We'll use the fact that the dot product $vec(u)*vec(v)$ can be calculated in two ways:

$vec(u)*vec(v) = u_1v_1+u_2v_2+u_3v_3 = ||vecu||*||vecv||cos(theta)$

Dividing by $||vecu||*||vecv||$ , we get

$cos(theta) = (u_1v_1+u_2v_2+u_3v_3)/(||vecu||*||vecv||)$

or

$theta = arccos((u_1v_1+u_2v_2+u_3v_3)/(||vecu||*||vecv||))$

In our case, we have $vecu = < 0, -7, 6 >$ and $vecv = < -1, 9, -3 >$ .

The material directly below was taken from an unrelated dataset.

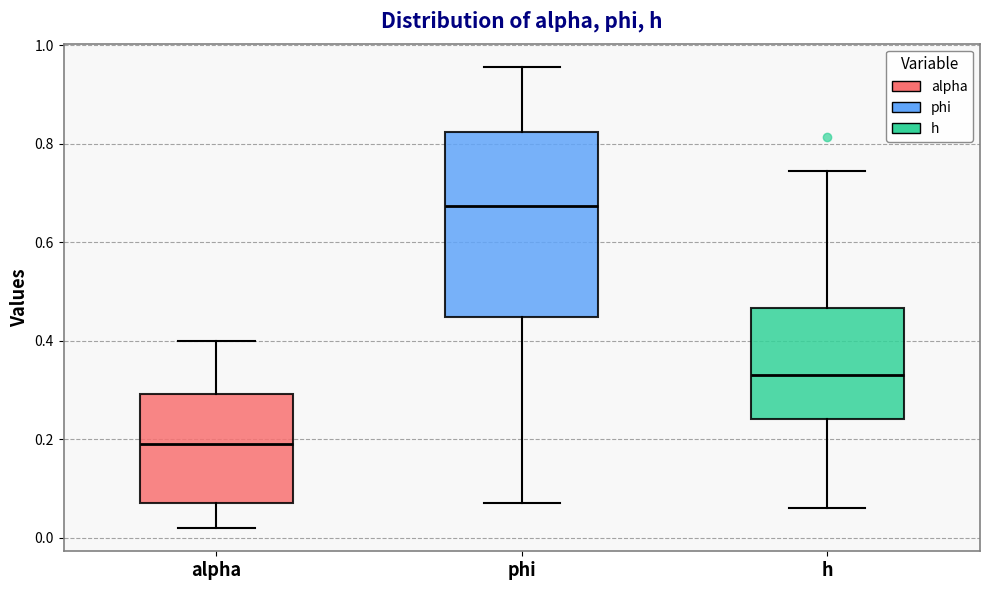

Reading left to right, transcribe this box plot: for each box, give where its median line is, the range the box spans, and where its two whiskers end, as read against the y-axis. The values are not printed on the chart, so give them approximately, as read against the axis.

alpha: median 0.20, box 0.08 to 0.30, whiskers 0.02 to 0.40
phi: median 0.68, box 0.44 to 0.82, whiskers 0.08 to 0.96
h: median 0.34, box 0.24 to 0.46, whiskers 0.06 to 0.74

If we calculate their magnitudes, we get

$||vecu|| = sqrt(0^2+(-7)^2+6^2) = sqrt(85)$
and
$||vecv|| = sqrt((-1)^2+9^2+(-3)^2) = sqrt(91)$

So, the formula we derived gives us

$theta = arccos((0(-1)+(-7)(9)+6(-3))/(sqrt(85)*sqrt(91)))$

$=arccos(-81/sqrt(7735))$

$~~2.7414$

What is the angle between <0,-7,6> <0,-7,6> and <-1,9,-3><-1,9,-3>?